What you should do - Every entry that follows should be output exactly, and every image in it left out.

Given records -
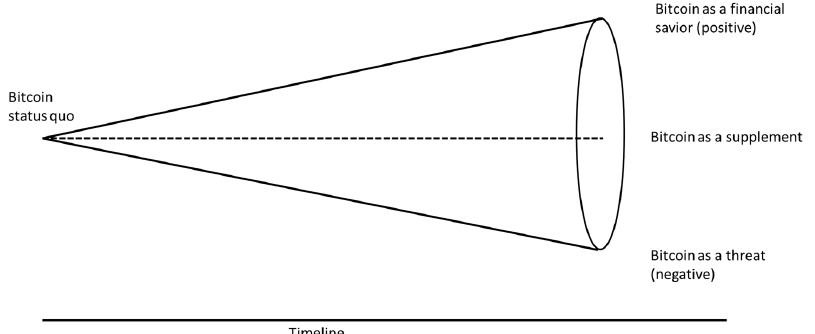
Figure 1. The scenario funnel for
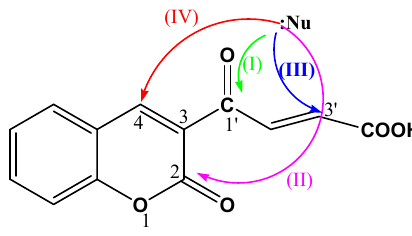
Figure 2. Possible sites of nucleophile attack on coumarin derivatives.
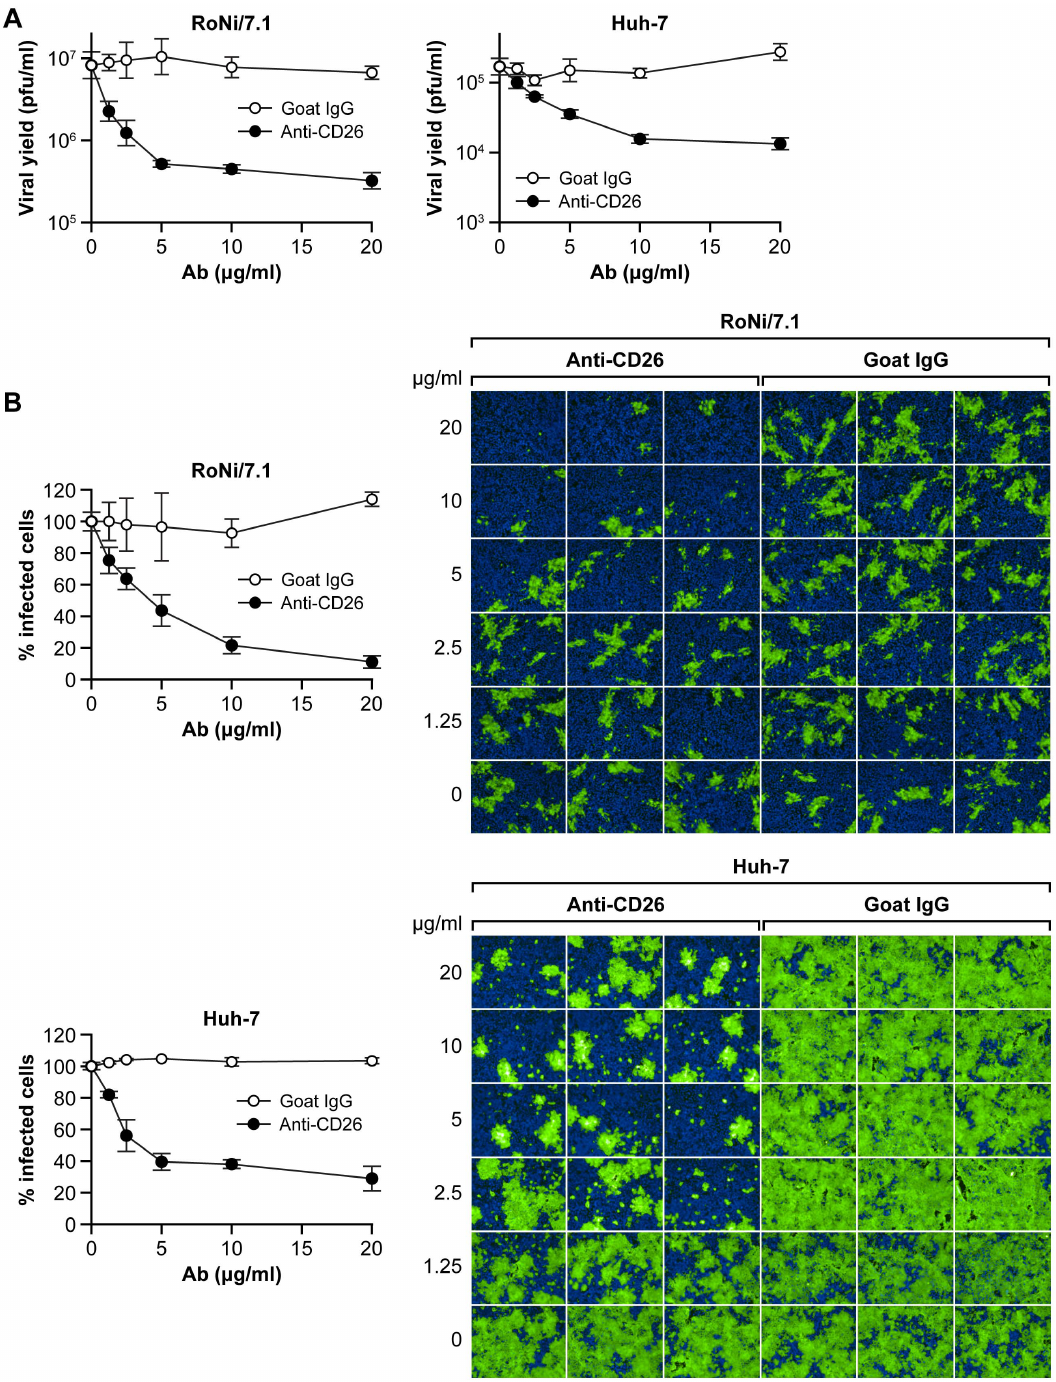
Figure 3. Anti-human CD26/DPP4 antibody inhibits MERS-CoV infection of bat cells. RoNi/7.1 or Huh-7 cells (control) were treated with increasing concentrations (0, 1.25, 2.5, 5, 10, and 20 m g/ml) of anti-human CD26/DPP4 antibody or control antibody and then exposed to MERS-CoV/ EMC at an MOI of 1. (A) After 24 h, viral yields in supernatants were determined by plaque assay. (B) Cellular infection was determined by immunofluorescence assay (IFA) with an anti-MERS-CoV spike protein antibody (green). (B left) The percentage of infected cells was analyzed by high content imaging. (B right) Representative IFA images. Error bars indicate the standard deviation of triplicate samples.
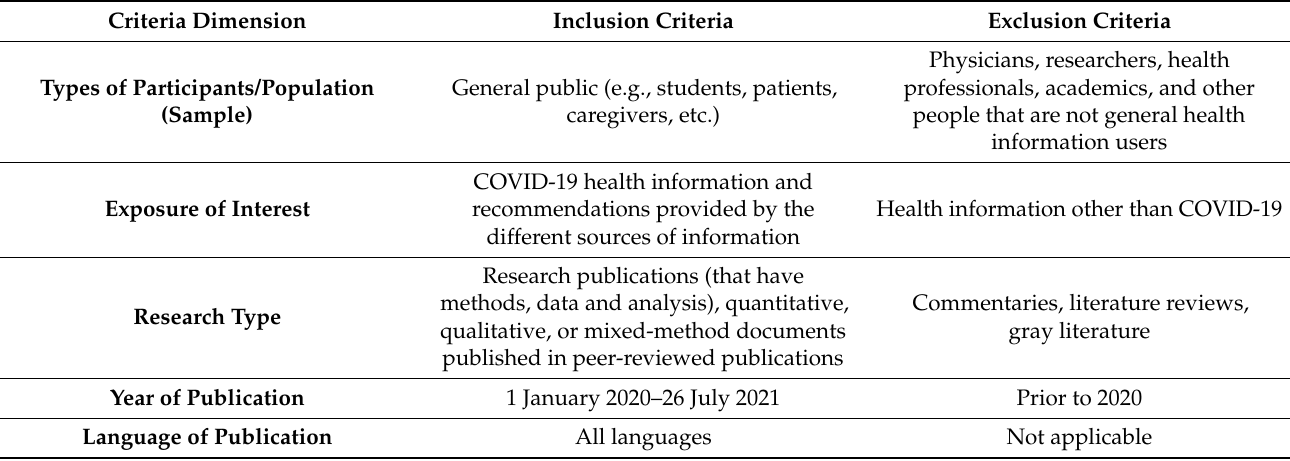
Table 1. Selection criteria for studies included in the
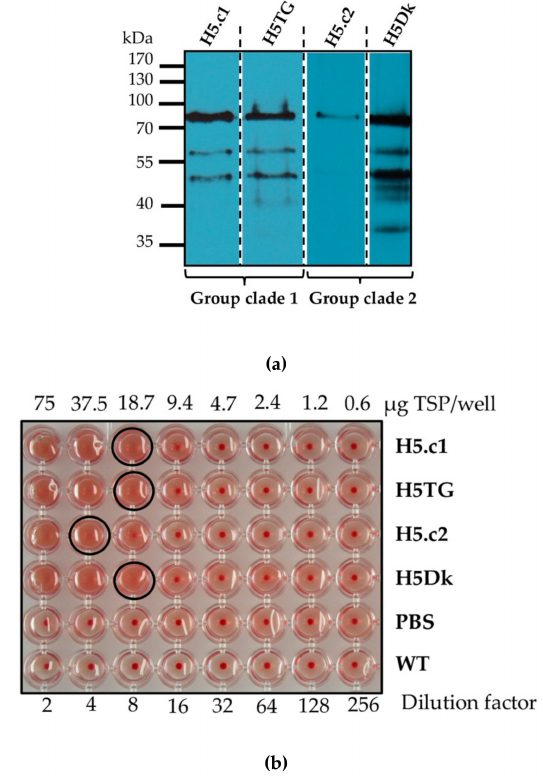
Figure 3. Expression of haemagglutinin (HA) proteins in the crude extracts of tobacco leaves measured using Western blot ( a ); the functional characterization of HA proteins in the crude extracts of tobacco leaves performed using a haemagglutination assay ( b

Response -
Figure 1. The scenario funnel for
Figure 2. Possible sites of nucleophile attack on coumarin derivatives.
Figure 3. Anti-human CD26/DPP4 antibody inhibits MERS-CoV infection of bat cells. RoNi/7.1 or Huh-7 cells (control) were treated with increasing concentrations (0, 1.25, 2.5, 5, 10, and 20 m g/ml) of anti-human CD26/DPP4 antibody or control antibody and then exposed to MERS-CoV/ EMC at an MOI of 1. (A) After 24 h, viral yields in supernatants were determined by plaque assay. (B) Cellular infection was determined by immunofluorescence assay (IFA) with an anti-MERS-CoV spike protein antibody (green). (B left) The percentage of infected cells was analyzed by high content imaging. (B right) Representative IFA images. Error bars indicate the standard deviation of triplicate samples.
Table 1. Selection criteria for studies included in the
Figure 3. Expression of haemagglutinin (HA) proteins in the crude extracts of tobacco leaves measured using Western blot ( a ); the functional characterization of HA proteins in the crude extracts of tobacco leaves performed using a haemagglutination assay ( b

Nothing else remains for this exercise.